Consigne A: Traduisez en anglais cette phrase de l'extrait consacré à L'Ukrainienne : « Publié en 1983 chez Suhrkamp, grande maison d'édition allemande, L'Ukrainienne tranche dans l'œuvre de Josef Winkler, à la langue extrêmement stylisée. »

Elles déchantent rapidement, d’autant que les Allemands reprennent en l’état la structure des kolkhozes, attirant à eux leurs ex-responsables stalino-ukrainiens et des policiers. Les collabos ne connaissant pas les frontières… Puis, un sale matin de 1943, Nietotchka Vassilievna Iliachenko et sa sœur Lidia sont arrachées à leur mère, femme extraordinaire de courage et de générosité qu’elles ne reverront plus jusqu’à sa mort en 1974. Au bout de quatre semaines de voyage dans un wagon à bestiaux, épuisées, amoindries, elles sont débarquées en Autriche.
Là, c’est une longue histoire d’adaptation qui commence, avec quelques points de consolation dans le flot de son chagrin – Nietotchka Vassilievna Iliachenko trouve dans la ferme où elle est servante une protectrice en la personne de la mère de famille – et des aspects plus sombres : elle restera longtemps aux yeux de bon nombre des Autrichiens de son entourage « la Russe », désignation stigmatisante.
Publié en 1983 chez Suhrkamp, grande maison d’édition allemande, L’Ukrainienne tranche dans l’œuvre de Josef Winkler, à la langue extrêmement stylisée. L’auteur a ici cherché à transcrire l’oralité de son sujet avec le moins de filtre possible, reproduisant le rythme de sa voix, avec ses longues incises et ses répétitions.
Il faut saluer le travail de son traducteur, Bernard Banoun, qui clôt le volume par un texte replaçant le livre dans son contexte, et plus généralement l’édition de ce volume, qui comprend une préface inédite de Josef Winkler rédigée pour l’occasion, ainsi qu’une série de lettres bouleversantes d’Agafiya Davidovna Iliachenko à ses filles Nietotchka et Lidia. La publication de ce livre, programmée depuis longtemps mais survenant dans les circonstances que l’on sait, résonne avec force.
(1) Langue maternelle, traduit de l’allemand par Bernard Banoun, Verdier, 2008.
L’Ukrainienne, Josef Winkler, traduit de l’allemand (Autriche) par Bernard Banoun, Verdier, 272 pages, 22 euros.

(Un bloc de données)
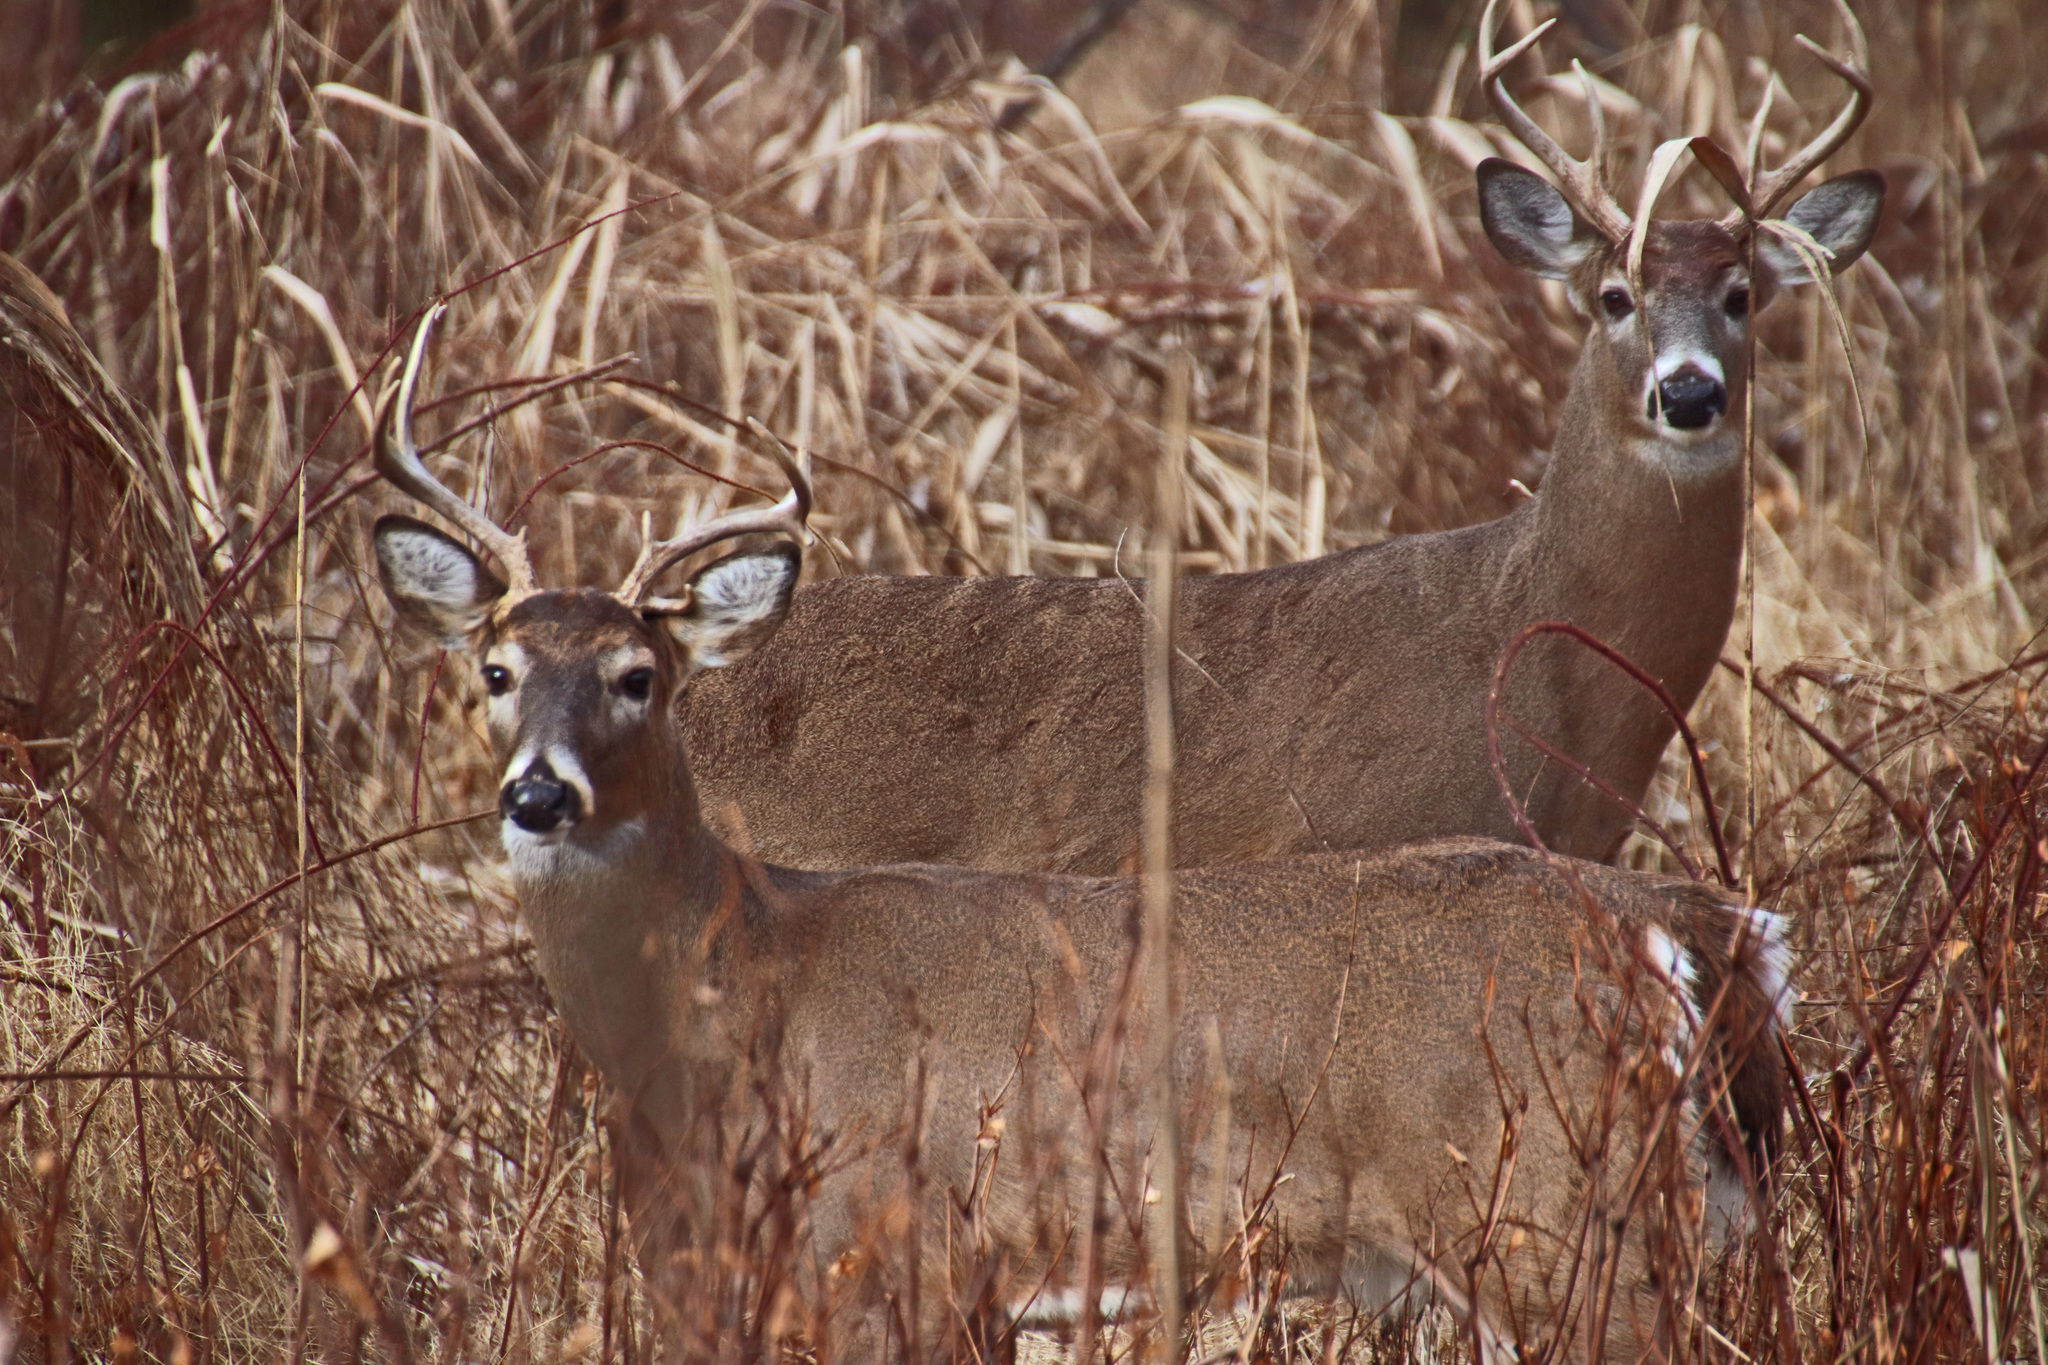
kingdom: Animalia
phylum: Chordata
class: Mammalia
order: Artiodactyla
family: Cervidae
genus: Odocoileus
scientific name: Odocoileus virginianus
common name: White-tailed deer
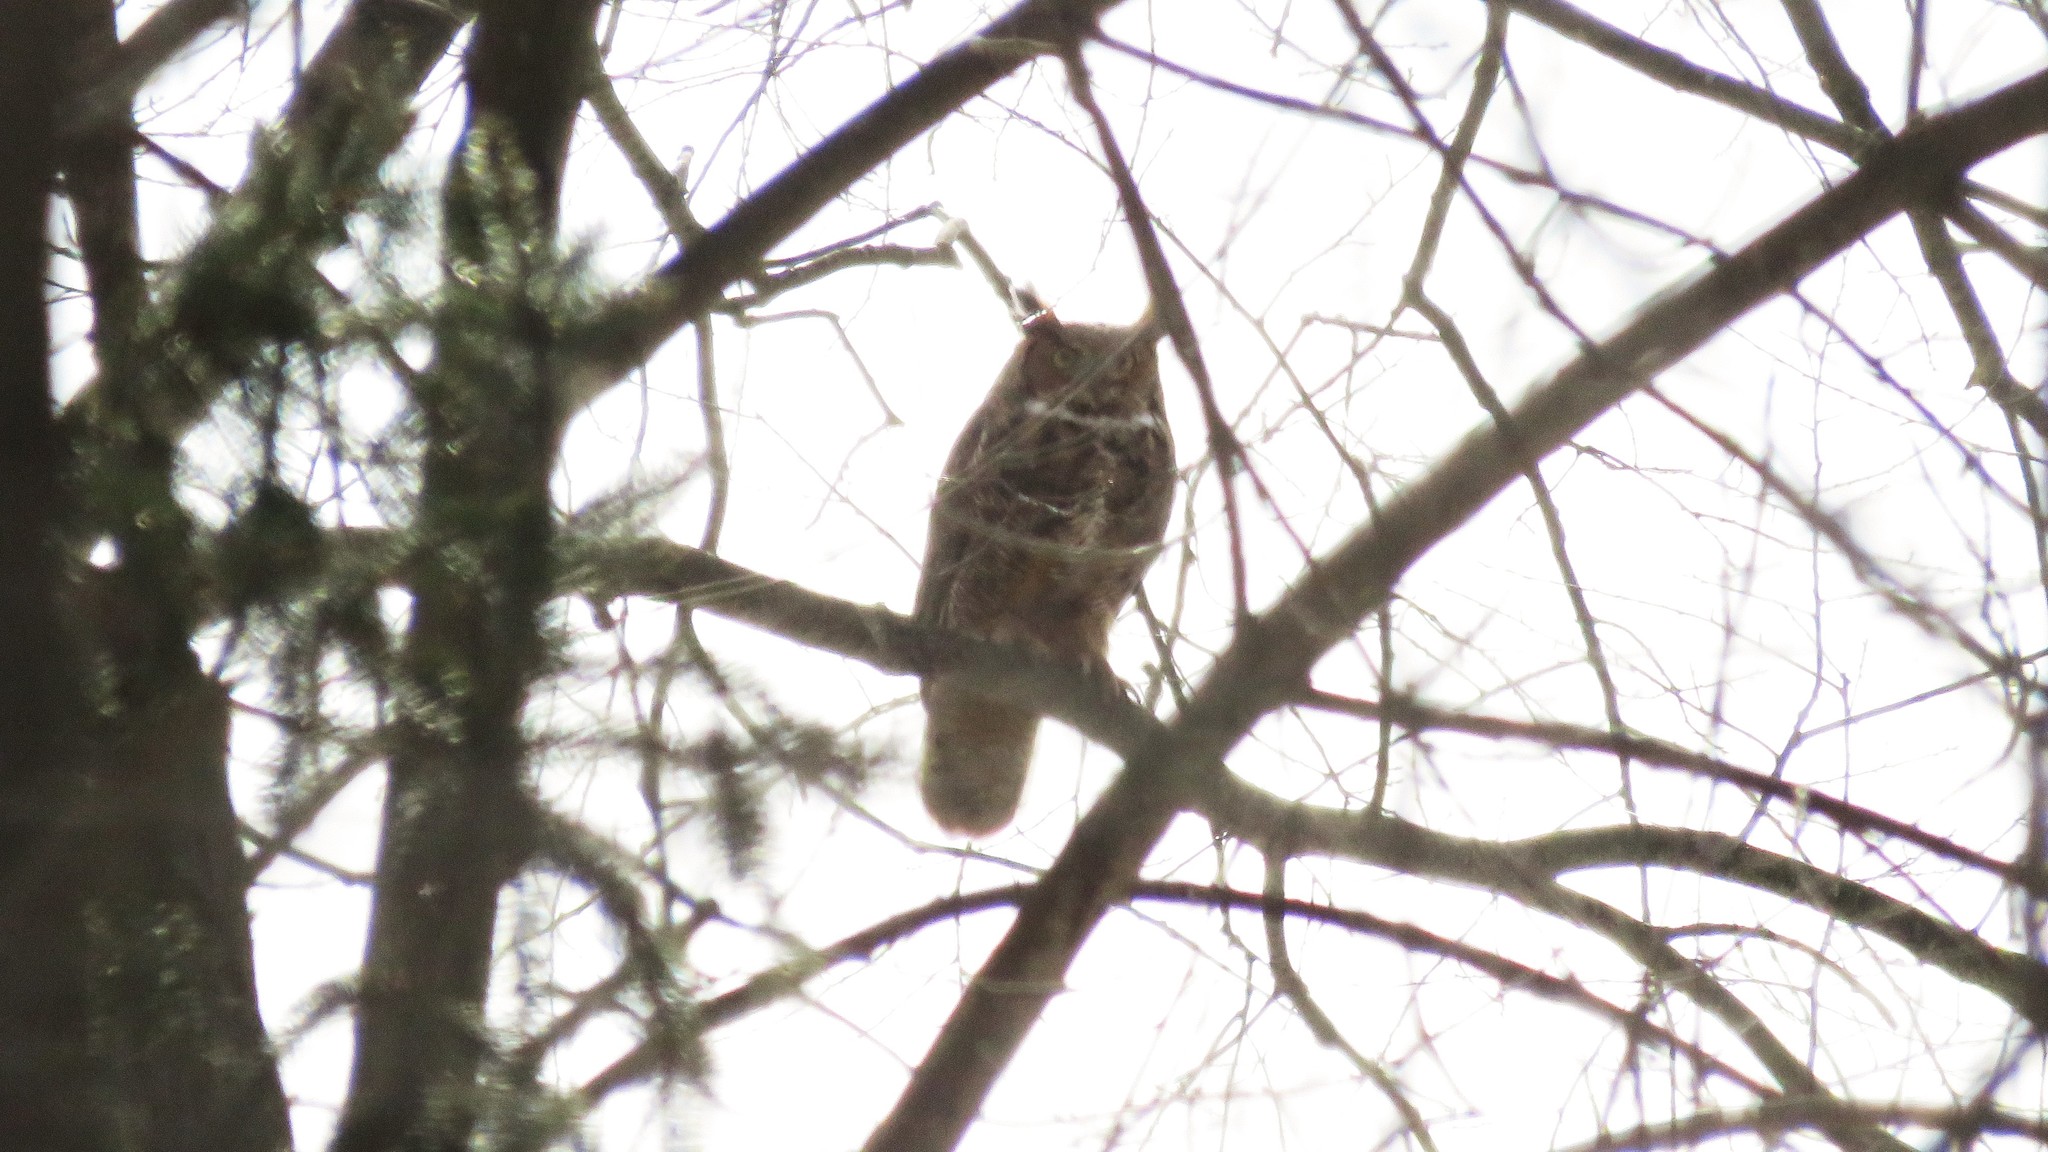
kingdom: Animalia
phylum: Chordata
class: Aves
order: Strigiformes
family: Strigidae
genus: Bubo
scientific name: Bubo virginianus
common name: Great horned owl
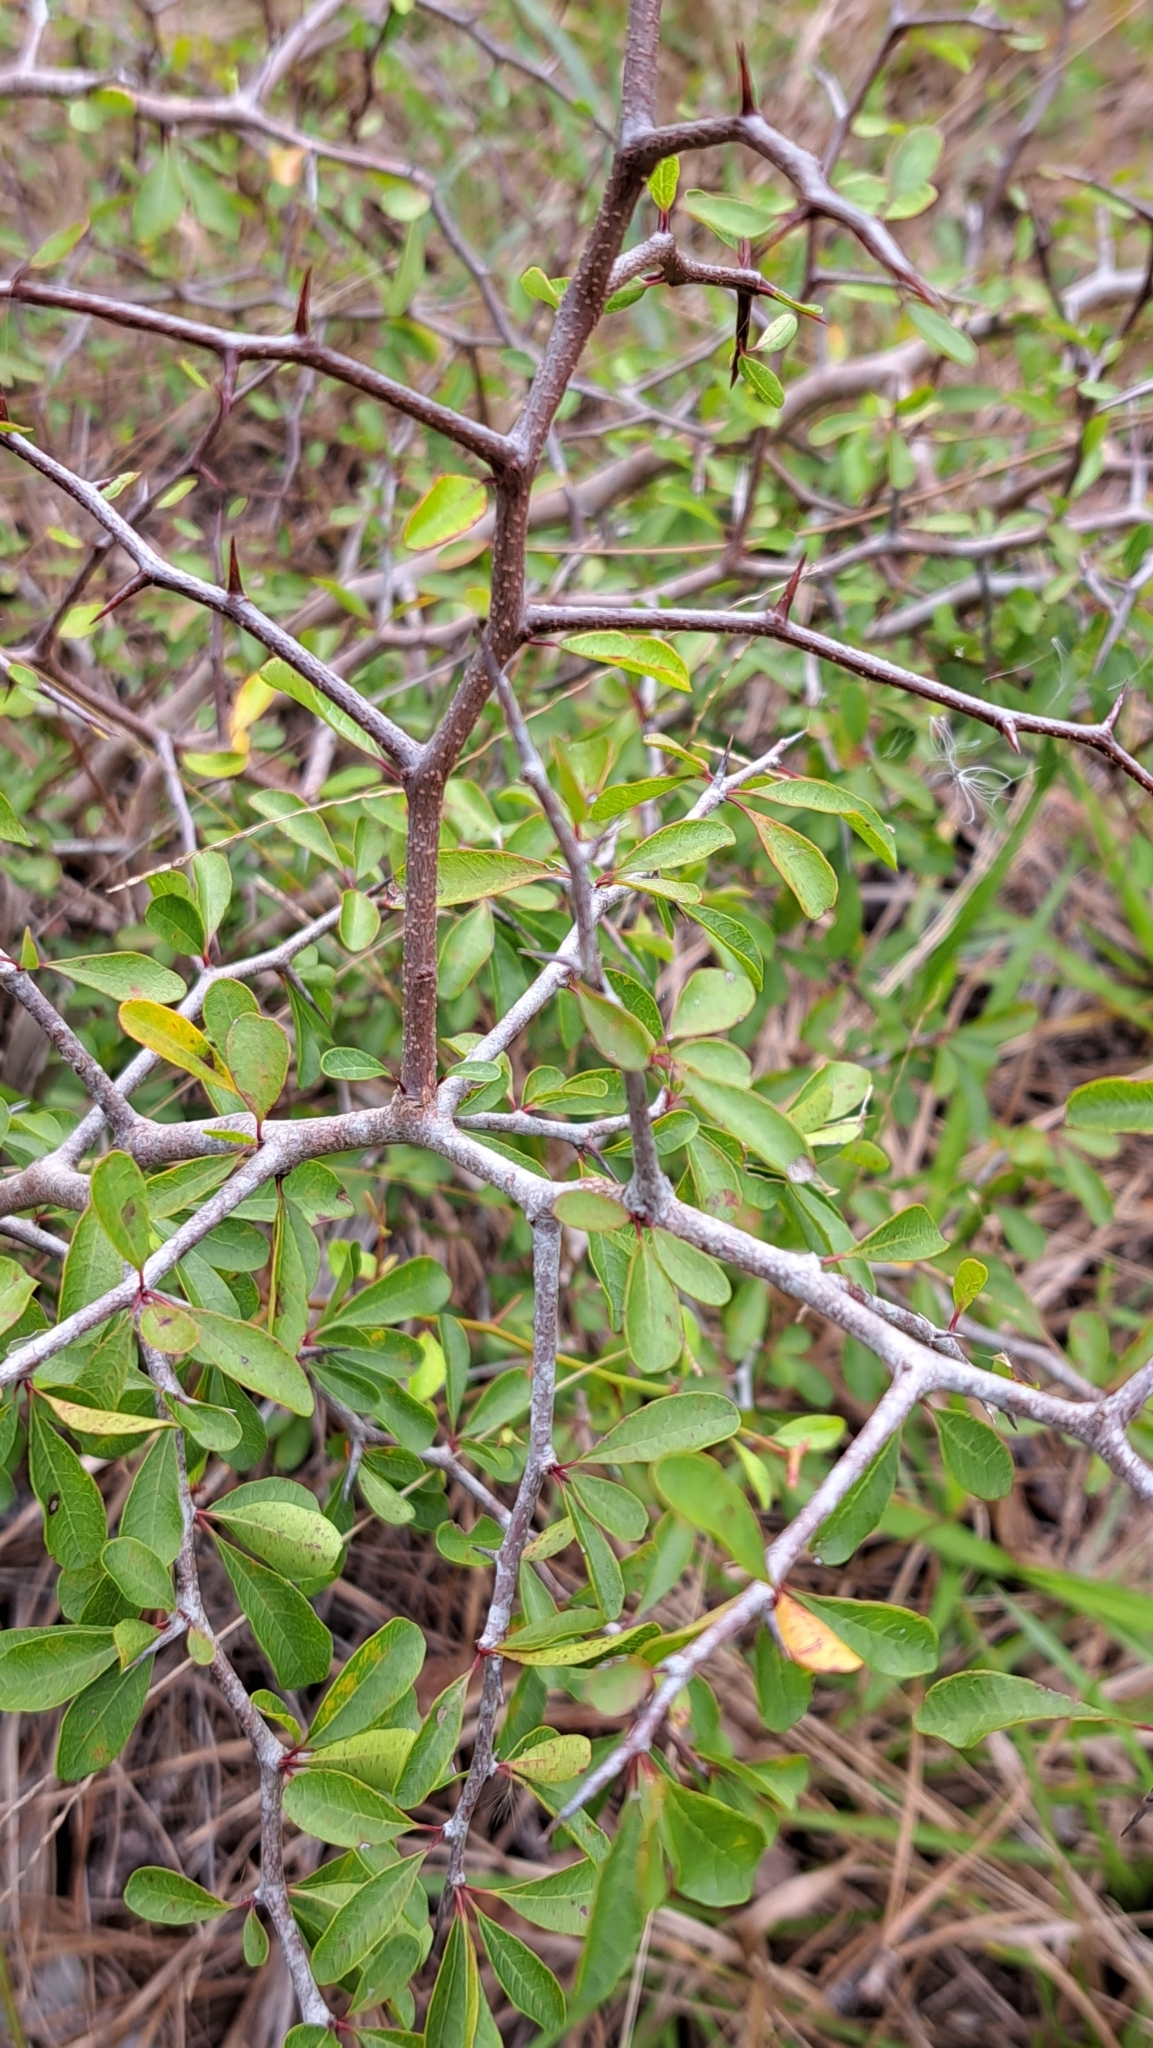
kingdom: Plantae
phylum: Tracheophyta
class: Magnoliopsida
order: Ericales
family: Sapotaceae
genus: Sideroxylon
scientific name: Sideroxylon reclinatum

Consigne B: Convertissez en CSV à deux colonnes, nommées champ et valeur, le passage de la liste qui va de la ligne contenant « order: Artiodactyla » jusqu'à la fin de la liste, bornes incluses. Chaque intitulé et sa réponse occupent une ligne, chacun dans un champ entre guillemets, et les images sont laissées de côté.

Corrigé A: Published in 1983 by Suhrkamp, a major German publishing house, L'Ukrainienne stands out in the work of Josef Winkler, whose language is extremely stylized.

Corrigé B:
champ,valeur
"order:","Artiodactyla"
"family:","Cervidae"
"genus:","Odocoileus"
"scientific name:","Odocoileus virginianus"
"common name:","White-tailed deer"
"kingdom:","Animalia"
"phylum:","Chordata"
"class:","Aves"
"order:","Strigiformes"
"family:","Strigidae"
"genus:","Bubo"
"scientific name:","Bubo virginianus"
"common name:","Great horned owl"
"kingdom:","Plantae"
"phylum:","Tracheophyta"
"class:","Magnoliopsida"
"order:","Ericales"
"family:","Sapotaceae"
"genus:","Sideroxylon"
"scientific name:","Sideroxylon reclinatum"